Les États-Unis et Israël ont lancé tôt samedi une opération militaire conjointe de grande ampleur contre des cibles à travers l’Iran, marquant l’une des plus importantes escalades des hostilités dans la région ces dernières années.
L’opération, baptisée selon des sources « Epic Fury » par les responsables américains et « Lion Rugissant » par les autorités israéliennes, a déjà fait de nombreuses victimes civiles et déclenché des ripostes militaires dans plusieurs parties du Moyen-Orient, selon des médias internationaux et régionaux.
Frappe contre une école à Minab
Parmi les incidents les plus signalés figure une frappe contre une école primaire pour filles dans la ville de Minab, dans la province iranienne d’Hormozgan, près du détroit stratégique d’Ormuz.
La télévision d’État iranienne IRIB et l’agence turque Anadolu ont indiqué qu’entre 40 et 51 personnes avaient été tuées, dont un grand nombre d’élèves. D’autres médias, dont NDTV, ont initialement fait état d’un bilan plus faible, évoquant au moins 24 élèves tués, reflétant l’évolution rapide de la situation et les divergences dans les premiers chiffres.
Des responsables locaux ont déclaré que l’école de filles Shajareye Tayabeh avait été directement touchée. Les autorités américaines et israéliennes affirment que l’opération vise des infrastructures militaires et nucléaires, en soulignant la présence d’installations liées au Corps des gardiens de la révolution islamique (CGRI) dans la ville.

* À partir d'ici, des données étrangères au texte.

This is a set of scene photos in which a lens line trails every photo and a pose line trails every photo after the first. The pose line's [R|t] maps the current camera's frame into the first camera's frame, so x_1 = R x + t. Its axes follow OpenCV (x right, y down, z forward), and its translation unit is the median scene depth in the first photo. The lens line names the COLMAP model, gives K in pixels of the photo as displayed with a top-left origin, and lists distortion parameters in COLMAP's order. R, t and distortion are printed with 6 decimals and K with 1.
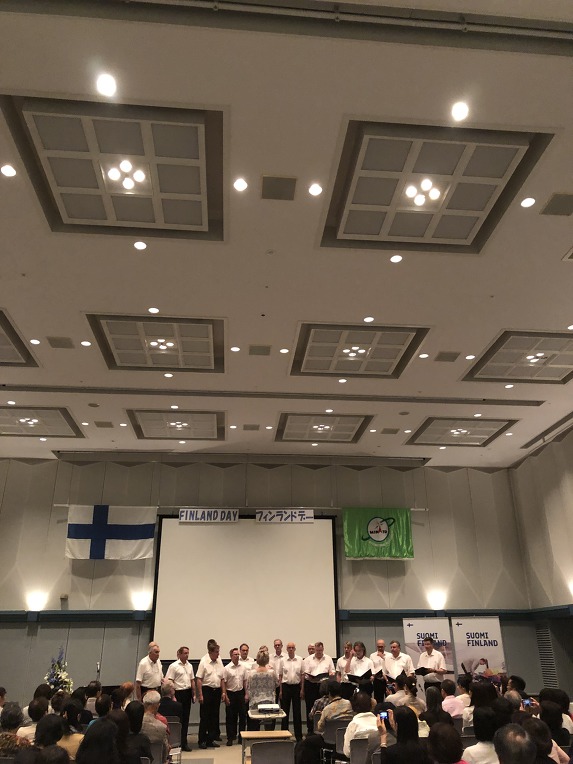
lens RADIAL K [[637.4, 0, 292.4], [0, 637.4, 378.5], [0, 0, 1]] dist [0.016530, -0.022422]
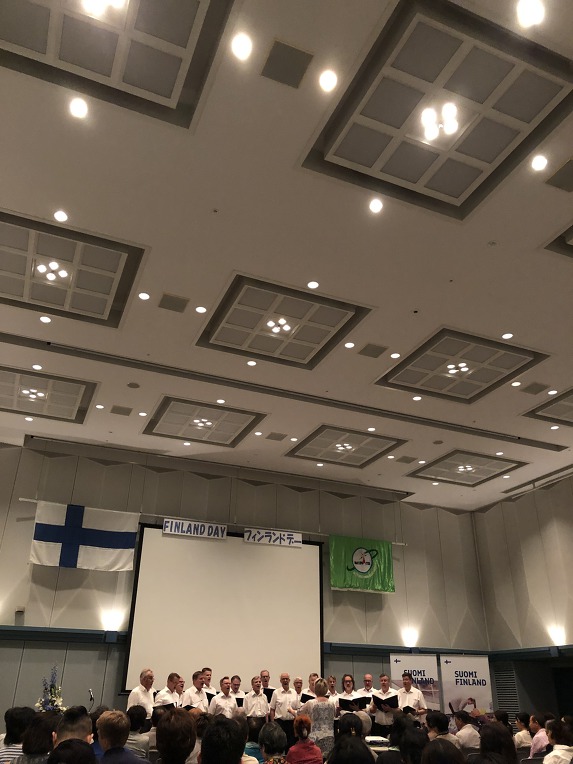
lens RADIAL K [[637.4, 0, 281.4], [0, 637.4, 383.3], [0, 0, 1]] dist [0.016530, -0.022422]
pose [[0.954103, 0.153982, 0.256861, -0.308976], [-0.138596, 0.987345, -0.077078, 0.070139], [-0.265479, 0.037940, 0.963370, 0.097412]]
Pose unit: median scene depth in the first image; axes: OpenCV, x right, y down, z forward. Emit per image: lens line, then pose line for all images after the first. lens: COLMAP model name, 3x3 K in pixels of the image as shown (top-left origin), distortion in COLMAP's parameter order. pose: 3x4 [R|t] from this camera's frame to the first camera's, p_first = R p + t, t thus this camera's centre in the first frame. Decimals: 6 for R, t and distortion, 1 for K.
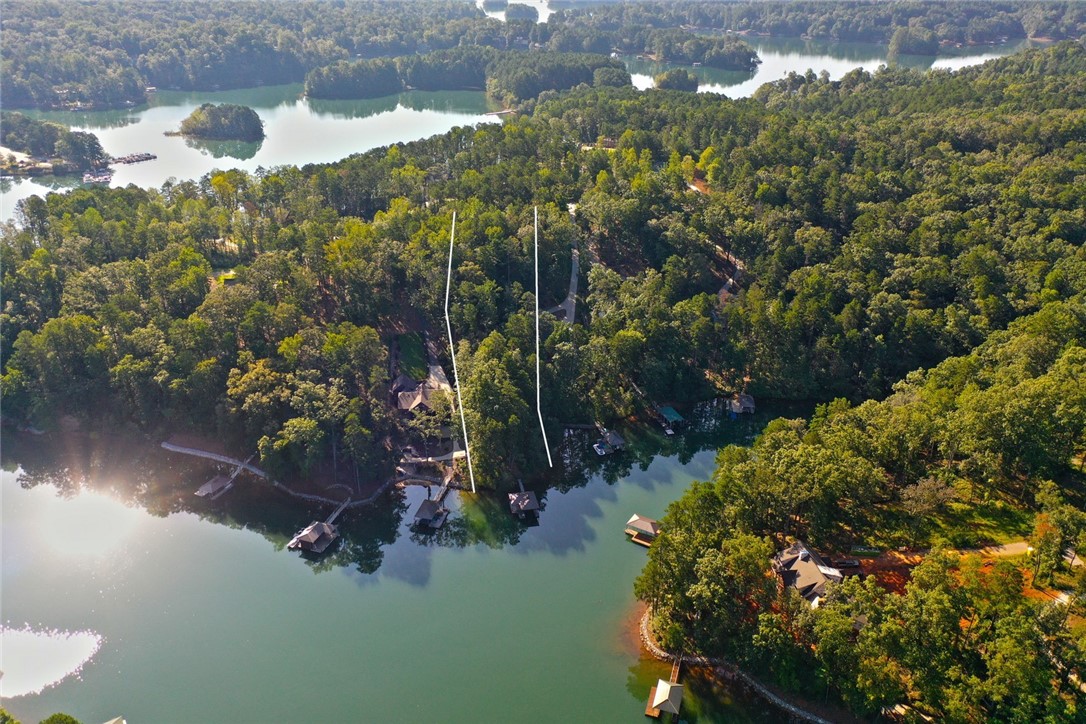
lens RADIAL K [[868.9, 0, 541.2], [0, 868.9, 357.5], [0, 0, 1]] dist [0.021091, 0.004948]
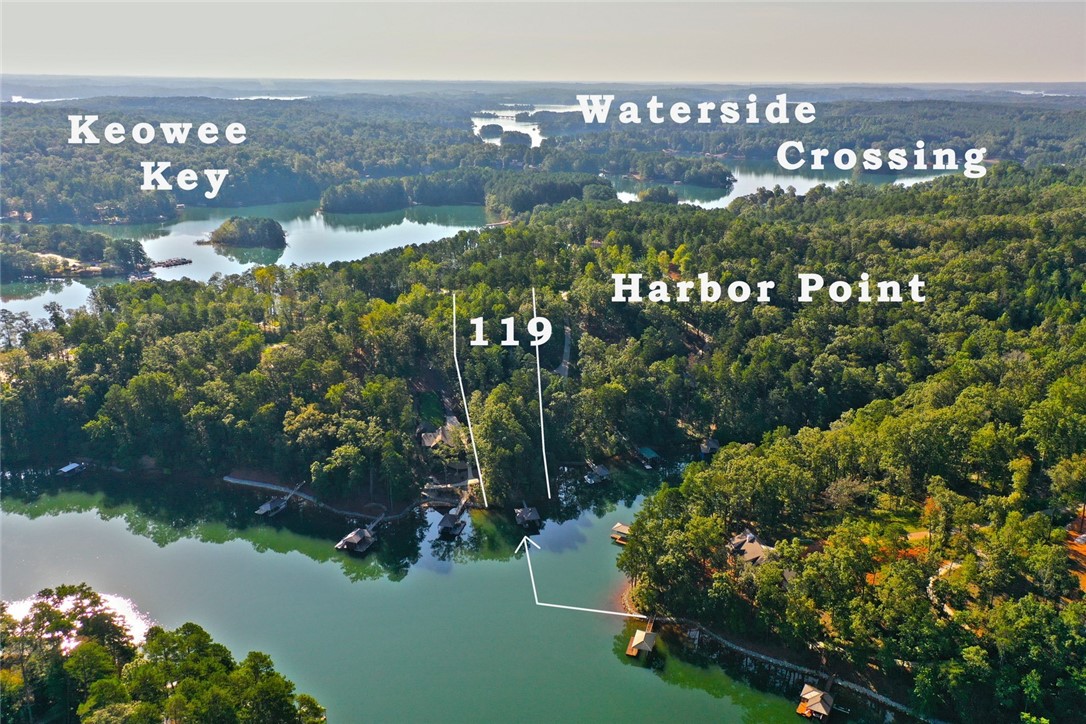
lens RADIAL K [[868.9, 0, 541.2], [0, 868.9, 357.5], [0, 0, 1]] dist [0.021091, 0.004948]
pose [[0.999949, -0.006515, 0.007683, -0.006160], [0.007472, 0.991235, -0.131898, 0.079082], [-0.006756, 0.131949, 0.991234, -0.171929]]
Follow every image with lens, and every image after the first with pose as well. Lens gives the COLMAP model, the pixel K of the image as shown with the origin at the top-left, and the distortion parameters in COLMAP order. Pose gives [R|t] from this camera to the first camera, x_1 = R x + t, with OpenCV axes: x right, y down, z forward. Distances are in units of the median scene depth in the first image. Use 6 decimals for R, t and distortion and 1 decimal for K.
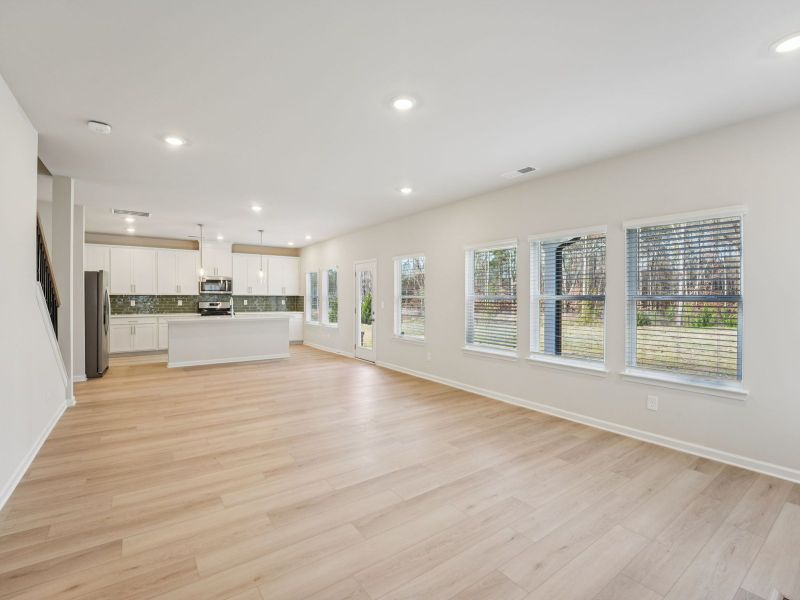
lens RADIAL K [[365.6, 0, 400.8], [0, 365.6, 298.9], [0, 0, 1]] dist [-0.001052, -0.000674]
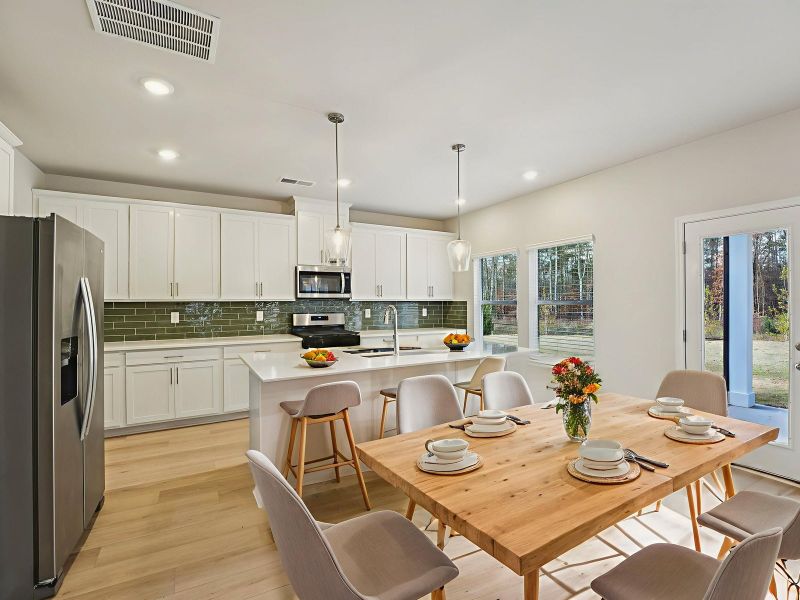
lens RADIAL K [[365.6, 0, 399.6], [0, 365.6, 299.8], [0, 0, 1]] dist [-0.001052, -0.000674]
pose [[0.994815, -0.004901, -0.101583, -0.346332], [0.004068, 0.999956, -0.008404, -0.006835], [0.101620, 0.007947, 0.994792, 0.491360]]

Dans un incident distinct, l’agence iranienne Mehr a rapporté qu’au moins deux élèves avaient été tués lors d’une autre frappe contre une école à l’est de Téhéran.
Ampleur et objectifs de l’opération
Des responsables et analystes décrivent l’offensive comme nettement plus importante que le conflit aérien de 12 jours entre Israël et l’Iran en juin 2025.
Selon des déclarations attribuées à des responsables américains et israéliens :
Les objectifs américains incluent l’affaiblissement des capacités balistiques et nucléaires de l’Iran et, selon certains rapports, la facilitation d’un changement politique dans le pays.
Les objectifs israéliens consistent à neutraliser ce qu’Israël qualifie de menaces existentielles et à mener des opérations défensives préventives.
Parmi les grandes villes touchées figureraient Téhéran, Ispahan, Qom, Karaj, Tabriz et Minab.
Des informations font également état de frappes visant des complexes liés au guide suprême Ali Khamenei ainsi que le palais présidentiel iranien, bien que la vérification indépendante reste limitée.
Riposte iranienne et impact régional
En réponse, le CGRI a lancé des vagues de missiles et de drones contre Israël et des installations militaires américaines dans la région du Golfe.
Les cibles auraient inclus des sites liés à la Cinquième flotte américaine à Bahreïn ainsi que des bases au Koweït, au Qatar et aux Émirats arabes unis.
Aux Émirats arabes unis, un civil aurait été tué à Abou Dhabi par des éclats provenant d’un missile intercepté, selon des sources locales.
Plusieurs États du Golfe, dont les Émirats arabes unis, l’Irak, Bahreïn et le Qatar, ont fermé leur espace aérien face à la dégradation de la situation sécuritaire. Des ambassades étrangères, dont la mission diplomatique indienne, ont conseillé à leurs ressortissants de rester à l’intérieur.
Déclarations officielles
Le président américain Donald Trump a appelé la population iranienne à « prendre en main son destin », des propos qualifiés de provocateurs par les responsables iraniens.
Le ministre iranien des Affaires étrangères, Abbas Araghchi, a condamné les frappes comme une violation du droit international et une agression directe contre le peuple iranien.
Une région sous tension
L’évolution du conflit suscite des craintes d’une guerre régionale plus large, notamment en raison de l’importance stratégique du détroit d’Ormuz, par lequel transite une part importante de l’approvisionnement mondial en pétrole.
Les analystes avertissent qu’une nouvelle escalade pourrait perturber les marchés énergétiques mondiaux, les routes aériennes internationales et la stabilité diplomatique au Moyen-Orient.
Alors que les bilans humains continuent d’évoluer et que les gouvernements évaluent leurs options, la communauté internationale suit de près une crise qui pourrait devenir l’une des confrontations militaires les plus importantes dans la région depuis des décennies.